▶ Task directions
Nothing but the pictures should be dropped when the records are transcribed word for word.

▶ Information
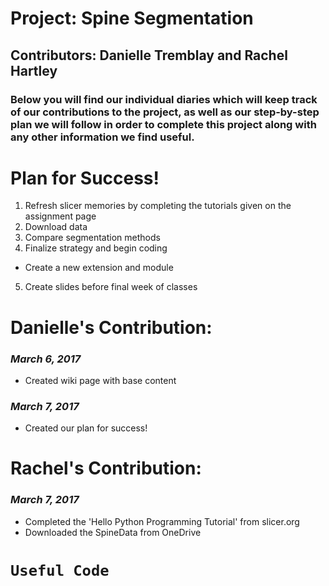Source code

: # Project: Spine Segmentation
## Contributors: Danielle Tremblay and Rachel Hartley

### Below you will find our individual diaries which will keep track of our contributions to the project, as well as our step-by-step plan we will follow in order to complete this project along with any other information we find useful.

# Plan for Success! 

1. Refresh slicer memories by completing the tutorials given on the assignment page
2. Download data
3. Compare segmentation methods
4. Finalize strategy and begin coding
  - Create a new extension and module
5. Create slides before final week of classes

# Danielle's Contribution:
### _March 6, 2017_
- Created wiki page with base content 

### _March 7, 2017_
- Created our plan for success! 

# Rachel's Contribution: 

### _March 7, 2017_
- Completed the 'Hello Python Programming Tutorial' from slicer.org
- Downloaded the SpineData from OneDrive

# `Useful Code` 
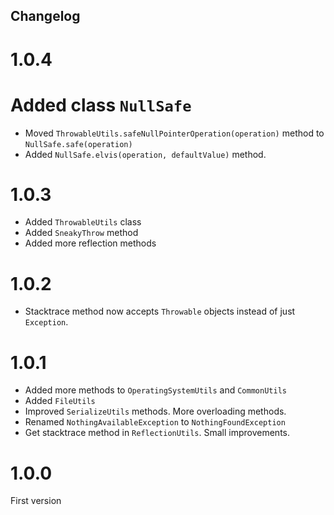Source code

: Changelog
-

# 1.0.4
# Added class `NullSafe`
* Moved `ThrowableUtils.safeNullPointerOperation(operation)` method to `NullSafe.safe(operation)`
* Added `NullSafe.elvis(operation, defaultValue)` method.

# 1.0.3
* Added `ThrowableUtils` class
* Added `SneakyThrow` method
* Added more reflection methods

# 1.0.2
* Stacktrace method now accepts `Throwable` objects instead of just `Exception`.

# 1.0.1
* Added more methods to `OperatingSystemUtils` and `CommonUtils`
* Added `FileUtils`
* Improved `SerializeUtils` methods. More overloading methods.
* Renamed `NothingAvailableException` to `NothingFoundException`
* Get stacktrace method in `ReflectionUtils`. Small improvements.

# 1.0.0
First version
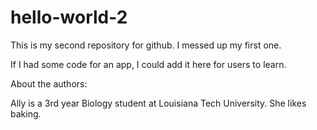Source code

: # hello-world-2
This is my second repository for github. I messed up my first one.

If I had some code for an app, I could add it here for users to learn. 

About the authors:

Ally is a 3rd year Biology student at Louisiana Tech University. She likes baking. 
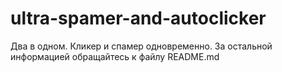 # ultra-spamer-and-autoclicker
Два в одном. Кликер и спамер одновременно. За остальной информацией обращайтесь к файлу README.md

▶ Solution to this exercise
Source code

: # Project: Spine Segmentation
## Contributors: Danielle Tremblay and Rachel Hartley

### Below you will find our individual diaries which will keep track of our contributions to the project, as well as our step-by-step plan we will follow in order to complete this project along with any other information we find useful.

# Plan for Success! 

1. Refresh slicer memories by completing the tutorials given on the assignment page
2. Download data
3. Compare segmentation methods
4. Finalize strategy and begin coding
  - Create a new extension and module
5. Create slides before final week of classes

# Danielle's Contribution:
### _March 6, 2017_
- Created wiki page with base content 

### _March 7, 2017_
- Created our plan for success! 

# Rachel's Contribution: 

### _March 7, 2017_
- Completed the 'Hello Python Programming Tutorial' from slicer.org
- Downloaded the SpineData from OneDrive

# `Useful Code` 
Source code

: Changelog
-

# 1.0.4
# Added class `NullSafe`
* Moved `ThrowableUtils.safeNullPointerOperation(operation)` method to `NullSafe.safe(operation)`
* Added `NullSafe.elvis(operation, defaultValue)` method.

# 1.0.3
* Added `ThrowableUtils` class
* Added `SneakyThrow` method
* Added more reflection methods

# 1.0.2
* Stacktrace method now accepts `Throwable` objects instead of just `Exception`.

# 1.0.1
* Added more methods to `OperatingSystemUtils` and `CommonUtils`
* Added `FileUtils`
* Improved `SerializeUtils` methods. More overloading methods.
* Renamed `NothingAvailableException` to `NothingFoundException`
* Get stacktrace method in `ReflectionUtils`. Small improvements.

# 1.0.0
First version
Source code

: # hello-world-2
This is my second repository for github. I messed up my first one.

If I had some code for an app, I could add it here for users to learn. 

About the authors:

Ally is a 3rd year Biology student at Louisiana Tech University. She likes baking. 
 # ultra-spamer-and-autoclicker
Два в одном. Кликер и спамер одновременно. За остальной информацией обращайтесь к файлу README.md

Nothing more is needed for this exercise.